Hyperglycemia and DKA

Question from Santa Fe, New Mexico, USA:

I am a 43 year old male with type 1 diabetes. I’m otherwise healthy with no complications and exercise at athletic levels. Until last year I never had an experience with ketoacidosis that required ER attention. Within a three-hour time frame, the ketones went from negative to 160 (on urine dipstick testing). Besides the awful symptoms of DKA, however, my entire body went numb, paralyzed, and ice-cold, starting with my extremities and eventually included all but the center of my chest.

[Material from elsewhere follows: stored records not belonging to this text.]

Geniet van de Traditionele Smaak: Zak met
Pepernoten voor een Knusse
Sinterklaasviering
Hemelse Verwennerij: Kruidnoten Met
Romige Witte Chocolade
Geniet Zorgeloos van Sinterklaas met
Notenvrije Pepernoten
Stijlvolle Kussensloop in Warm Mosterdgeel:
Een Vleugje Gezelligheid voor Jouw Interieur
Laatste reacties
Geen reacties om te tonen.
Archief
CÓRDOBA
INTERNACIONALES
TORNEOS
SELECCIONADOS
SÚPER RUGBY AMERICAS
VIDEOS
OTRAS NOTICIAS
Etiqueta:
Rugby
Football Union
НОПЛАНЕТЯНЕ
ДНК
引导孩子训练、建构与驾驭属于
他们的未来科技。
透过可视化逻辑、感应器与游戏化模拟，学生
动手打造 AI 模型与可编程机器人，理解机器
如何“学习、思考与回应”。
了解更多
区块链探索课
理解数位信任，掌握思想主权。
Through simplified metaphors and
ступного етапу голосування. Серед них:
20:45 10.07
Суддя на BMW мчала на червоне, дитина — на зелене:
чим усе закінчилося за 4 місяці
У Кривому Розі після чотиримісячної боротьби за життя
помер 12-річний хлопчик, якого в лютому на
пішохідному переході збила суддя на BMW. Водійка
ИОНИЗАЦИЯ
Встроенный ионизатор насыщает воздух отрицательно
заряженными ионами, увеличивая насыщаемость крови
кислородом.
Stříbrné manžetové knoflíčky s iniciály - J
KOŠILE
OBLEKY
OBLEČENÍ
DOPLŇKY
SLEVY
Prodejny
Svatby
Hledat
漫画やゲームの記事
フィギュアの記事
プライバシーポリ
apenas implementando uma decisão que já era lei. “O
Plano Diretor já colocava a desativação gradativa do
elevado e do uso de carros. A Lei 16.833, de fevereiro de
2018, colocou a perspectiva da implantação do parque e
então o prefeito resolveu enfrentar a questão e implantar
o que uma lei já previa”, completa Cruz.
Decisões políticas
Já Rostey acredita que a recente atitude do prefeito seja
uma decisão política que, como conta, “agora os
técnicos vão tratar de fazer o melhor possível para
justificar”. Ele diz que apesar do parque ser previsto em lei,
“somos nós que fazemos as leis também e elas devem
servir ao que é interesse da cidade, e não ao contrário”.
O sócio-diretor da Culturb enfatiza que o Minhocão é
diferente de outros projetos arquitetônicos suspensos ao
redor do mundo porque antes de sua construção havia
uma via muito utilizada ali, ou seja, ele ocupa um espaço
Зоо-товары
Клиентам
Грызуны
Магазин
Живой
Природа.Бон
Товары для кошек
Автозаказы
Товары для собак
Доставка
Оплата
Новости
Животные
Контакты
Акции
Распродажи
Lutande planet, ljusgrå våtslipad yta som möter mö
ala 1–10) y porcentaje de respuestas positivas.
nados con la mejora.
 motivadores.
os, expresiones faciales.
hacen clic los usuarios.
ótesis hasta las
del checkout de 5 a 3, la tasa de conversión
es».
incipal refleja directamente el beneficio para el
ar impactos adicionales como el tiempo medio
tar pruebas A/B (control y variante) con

I had to be carried to the car and into the ER. I was able to communicate, but things seemed very distant. After things cleared up, my endocrinologist said that I had concurrent DKA with lactic acidosis. Is this very common? I haven’t been able to find very much on this subject on the web other than with cardiac problems or with metformin (I’m on a pump). I am fearful that if this should ever happen when I’m traveling that I need to furnish some history so that proper actions are taken.


From: DTeam Staff

Congratulations on your commitment to your health. Keep up the good work. Unfortunately, as hard as patient and care team may try, patients with type 1 diabetes still develop DKA [diabetic ketoacidosis]. The secret is to know it is possible, recognize it early, and seek the proper treatment. The diagnosis of simultaneous DKA and lactic acidosis is not commonly found together. Lactic acidosis results in the build-up of metabolic acids in your body. As a runner/athlete, you know that lactic acid builds up in your muscles when you exercise them vigorously. However, for lactic acid to build up to dangerous levels and cause a metabolic acidosis, it is usually associated with decreased perfusion to an organ or extremity, generalized low blood pressure, or a medication (such as metformin [a pill for Type 2 diabetes]). Usually with DKA, the cause of the acidosis is the build-up of ketones. These are rarely directly measured. It is inferred that ketones build up when a qualitative test for measuring acetone (the nitroprusside reaction) is tested on urine or serial dilutions of blood at the time of presentation of your illness. I think it possible that lactic acid could also have been measured at the time you presented, maybe because the acidosis was greater than expected. Because patients with DKA are markedly volume depleted, they may have small but documented increases in the lactic acid level. This does not mean lactic acidosis was the primary cause of your illness, however. The interpretation of the primary data is very important. Without that, I cannot be more help.